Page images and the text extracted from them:
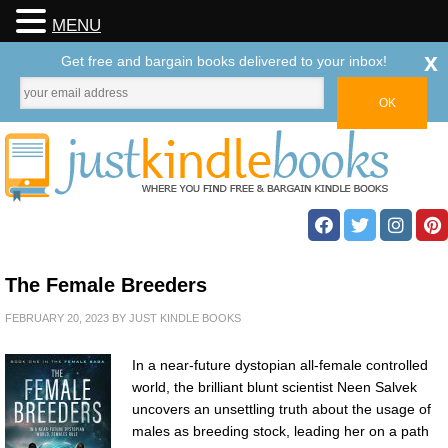
MENU
x
Get free and bargain books delivered to your inbox!
The Female Breeders
FEBRUARY 20, 2023
BY
JUST KINDLE BOOKS
In a near-future dystopian all-female controlled
world, the brilliant blunt scientist Neen Salvek
uncovers an unsettling truth about the usage of
males as breeding stock, leading her on a path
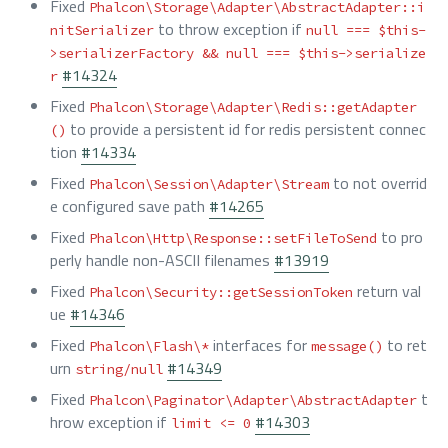
Fixed
Phalcon\Storage\Adapter\AbstractAdapter::i
to throw exception if
nitSerializer
null === $this-
>serializerFactory && null === $this->serialize
#14324
r
Fixed
Phalcon\Storage\Adapter\Redis::getAdapter
to provide a persistent id for redis persistent connec
()
tion
#14334
Fixed
to not overrid
Phalcon\Session\Adapter\Stream
e configured save path
#14265
Fixed
to pro
Phalcon\Http\Response::setFileToSend
perly handle non-ASCII filenames
#13919
Fixed
return val
Phalcon\Security::getSessionToken
ue
#14346
Fixed
interfaces for
to ret
Phalcon\Flash\*
message()
urn
#14349
string/null
Fixed
t
Phalcon\Paginator\Adapter\AbstractAdapter
hrow exception if
#14303
limit <= 0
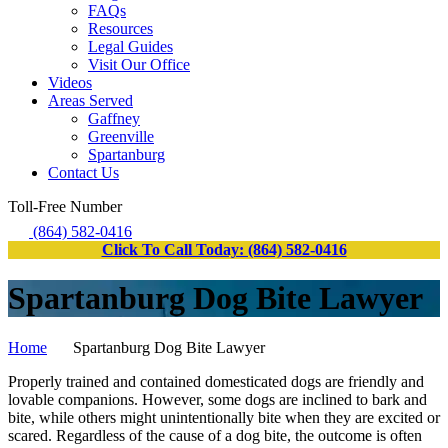
FAQs
Resources
Legal Guides
Visit Our Office
Videos
Areas Served
Gaffney
Greenville
Spartanburg
Contact Us
Toll-Free Number
(864) 582-0416
Click To Call Today: (864) 582-0416
Spartanburg Dog Bite Lawyer
Home
Spartanburg Dog Bite Lawyer
Properly trained and contained domesticated dogs are friendly and
lovable companions. However, some dogs are inclined to bark and
bite, while others might unintentionally bite when they are excited or
scared. Regardless of the cause of a dog bite, the outcome is often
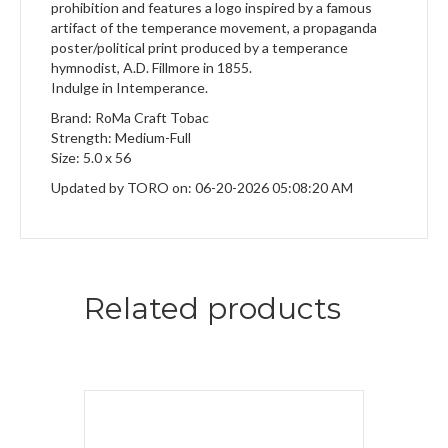
prohibition and features a logo inspired by a famous
artifact of the temperance movement, a propaganda
poster/political print produced by a temperance
hymnodist, A.D. Fillmore in 1855.
Indulge in Intemperance.
Brand: RoMa Craft Tobac
Strength: Medium-Full
Size: 5.0 x 56
Updated by TORO on: 06-20-2026 05:08:20 AM
Related products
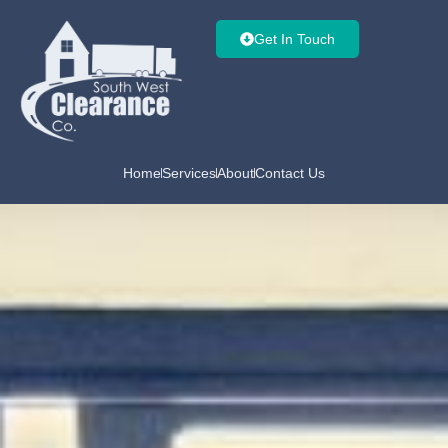
Get In Touch
Home
Services
About
Contact Us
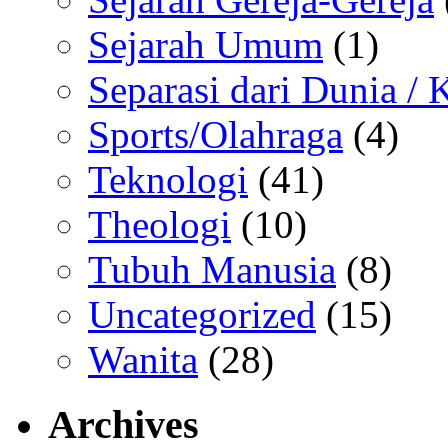
Sejarah Umum
(1)
Separasi dari Dunia /
Sports/Olahraga
(4)
Teknologi
(41)
Theologi
(10)
Tubuh Manusia
(8)
Uncategorized
(15)
Wanita
(28)
Archives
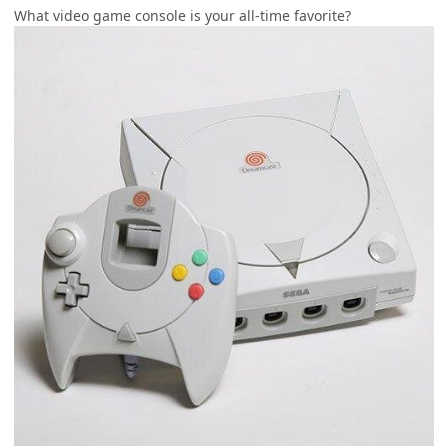
What video game console is your all-time favorite?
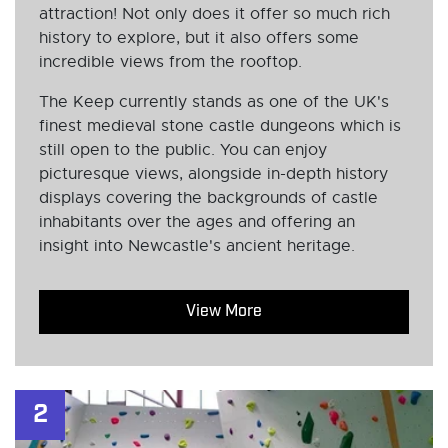
attraction! Not only does it offer so much rich
history to explore, but it also offers some
incredible views from the rooftop.
The Keep currently stands as one of the UK's
finest medieval stone castle dungeons which is
still open to the public. You can enjoy
picturesque views, alongside in-depth history
displays covering the backgrounds of castle
inhabitants over the ages and offering an
insight into Newcastle's ancient heritage.
View More
2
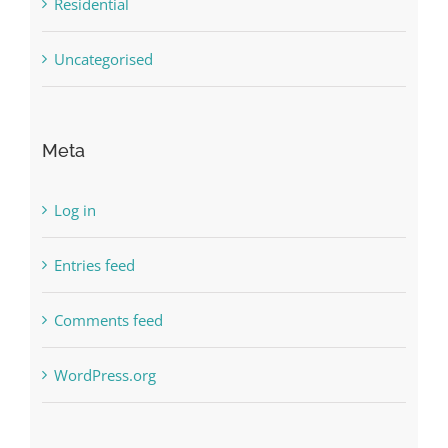
Residential
Uncategorised
Meta
Log in
Entries feed
Comments feed
WordPress.org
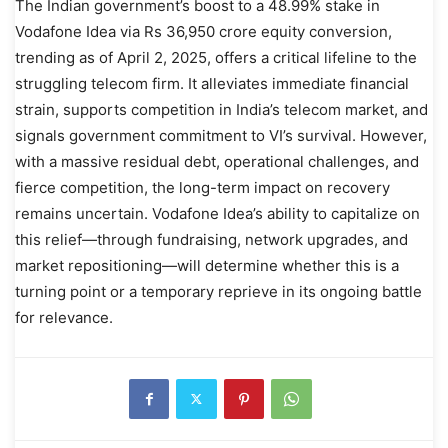
The Indian government’s boost to a 48.99% stake in
Vodafone Idea via Rs 36,950 crore equity conversion,
trending as of April 2, 2025, offers a critical lifeline to the
struggling telecom firm. It alleviates immediate financial
strain, supports competition in India’s telecom market, and
signals government commitment to VI’s survival. However,
with a massive residual debt, operational challenges, and
fierce competition, the long-term impact on recovery
remains uncertain. Vodafone Idea’s ability to capitalize on
this relief—through fundraising, network upgrades, and
market repositioning—will determine whether this is a
turning point or a temporary reprieve in its ongoing battle
for relevance.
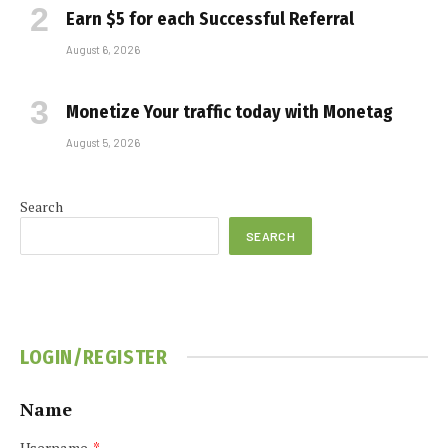
Earn $5 for each Successful Referral
August 6, 2026
Monetize Your traffic today with Monetag
August 5, 2026
Search
SEARCH
LOGIN/REGISTER
Name
Username
*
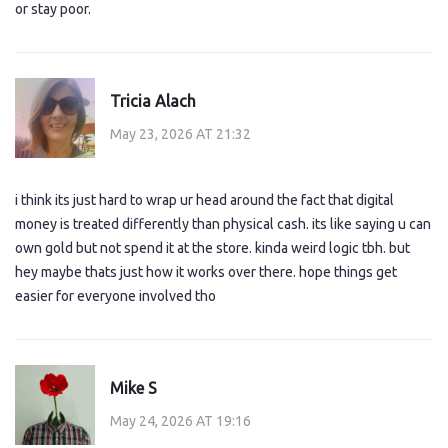
or stay poor.
Tricia Alach
May 23, 2026 AT 21:32
i think its just hard to wrap ur head around the fact that digital
money is treated differently than physical cash. its like saying u can
own gold but not spend it at the store. kinda weird logic tbh. but
hey maybe thats just how it works over there. hope things get
easier for everyone involved tho
Mike S
May 24, 2026 AT 19:16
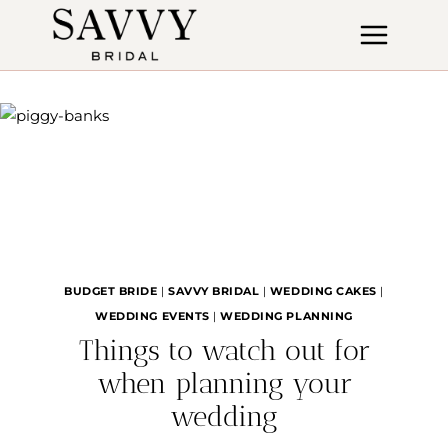
Skip
to
content
BUDGET BRIDE
|
SAVVY BRIDAL
|
WEDDING CAKES
|
WEDDING EVENTS
|
WEDDING PLANNING
Things to watch out for
when planning your
wedding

Brief: Extract every line of text from the whole listing, word for word and in order, and leave the pictures out of your answer.

Answer space:
MENU
x
Get free and bargain books delivered to your inbox!
The Female Breeders
FEBRUARY 20, 2023
BY
JUST KINDLE BOOKS
In a near-future dystopian all-female controlled
world, the brilliant blunt scientist Neen Salvek
uncovers an unsettling truth about the usage of
males as breeding stock, leading her on a path
Fixed
Phalcon\Storage\Adapter\AbstractAdapter::i
to throw exception if
nitSerializer
null === $this-
>serializerFactory && null === $this->serialize
#14324
r
Fixed
Phalcon\Storage\Adapter\Redis::getAdapter
to provide a persistent id for redis persistent connec
()
tion
#14334
Fixed
to not overrid
Phalcon\Session\Adapter\Stream
e configured save path
#14265
Fixed
to pro
Phalcon\Http\Response::setFileToSend
perly handle non-ASCII filenames
#13919
Fixed
return val
Phalcon\Security::getSessionToken
ue
#14346
Fixed
interfaces for
to ret
Phalcon\Flash\*
message()
urn
#14349
string/null
Fixed
t
Phalcon\Paginator\Adapter\AbstractAdapter
hrow exception if
#14303
limit <= 0
FAQs
Resources
Legal Guides
Visit Our Office
Videos
Areas Served
Gaffney
Greenville
Spartanburg
Contact Us
Toll-Free Number
(864) 582-0416
Click To Call Today: (864) 582-0416
Spartanburg Dog Bite Lawyer
Home
Spartanburg Dog Bite Lawyer
Properly trained and contained domesticated dogs are friendly and
lovable companions. However, some dogs are inclined to bark and
bite, while others might unintentionally bite when they are excited or
scared. Regardless of the cause of a dog bite, the outcome is often
prohibition and features a logo inspired by a famous
artifact of the temperance movement, a propaganda
poster/political print produced by a temperance
hymnodist, A.D. Fillmore in 1855.
Indulge in Intemperance.
Brand: RoMa Craft Tobac
Strength: Medium-Full
Size: 5.0 x 56
Updated by TORO on: 06-20-2026 05:08:20 AM
Related products
Get In Touch
Home
Services
About
Contact Us
Sejarah Umum
(1)
Separasi dari Dunia /
Sports/Olahraga
(4)
Teknologi
(41)
Theologi
(10)
Tubuh Manusia
(8)
Uncategorized
(15)
Wanita
(28)
Archives
What video game console is your all-time favorite?
attraction! Not only does it offer so much rich
history to explore, but it also offers some
incredible views from the rooftop.
The Keep currently stands as one of the UK's
finest medieval stone castle dungeons which is
still open to the public. You can enjoy
picturesque views, alongside in-depth history
displays covering the backgrounds of castle
inhabitants over the ages and offering an
insight into Newcastle's ancient heritage.
View More
2
Residential
Uncategorised
Meta
Log in
Entries feed
Comments feed
WordPress.org
The Indian government’s boost to a 48.99% stake in
Vodafone Idea via Rs 36,950 crore equity conversion,
trending as of April 2, 2025, offers a critical lifeline to the
struggling telecom firm. It alleviates immediate financial
strain, supports competition in India’s telecom market, and
signals government commitment to VI’s survival. However,
with a massive residual debt, operational challenges, and
fierce competition, the long-term impact on recovery
remains uncertain. Vodafone Idea’s ability to capitalize on
this relief—through fundraising, network upgrades, and
market repositioning—will determine whether this is a
turning point or a temporary reprieve in its ongoing battle
for relevance.
Earn $5 for each Successful Referral
August 6, 2026
Monetize Your traffic today with Monetag
August 5, 2026
Search
SEARCH
LOGIN/REGISTER
Name
Username
*
or stay poor.
Tricia Alach
May 23, 2026 AT 21:32
i think its just hard to wrap ur head around the fact that digital
money is treated differently than physical cash. its like saying u can
own gold but not spend it at the store. kinda weird logic tbh. but
hey maybe thats just how it works over there. hope things get
easier for everyone involved tho
Mike S
May 24, 2026 AT 19:16
Skip
to
content
BUDGET BRIDE
|
SAVVY BRIDAL
|
WEDDING CAKES
|
WEDDING EVENTS
|
WEDDING PLANNING
Things to watch out for
when planning your
wedding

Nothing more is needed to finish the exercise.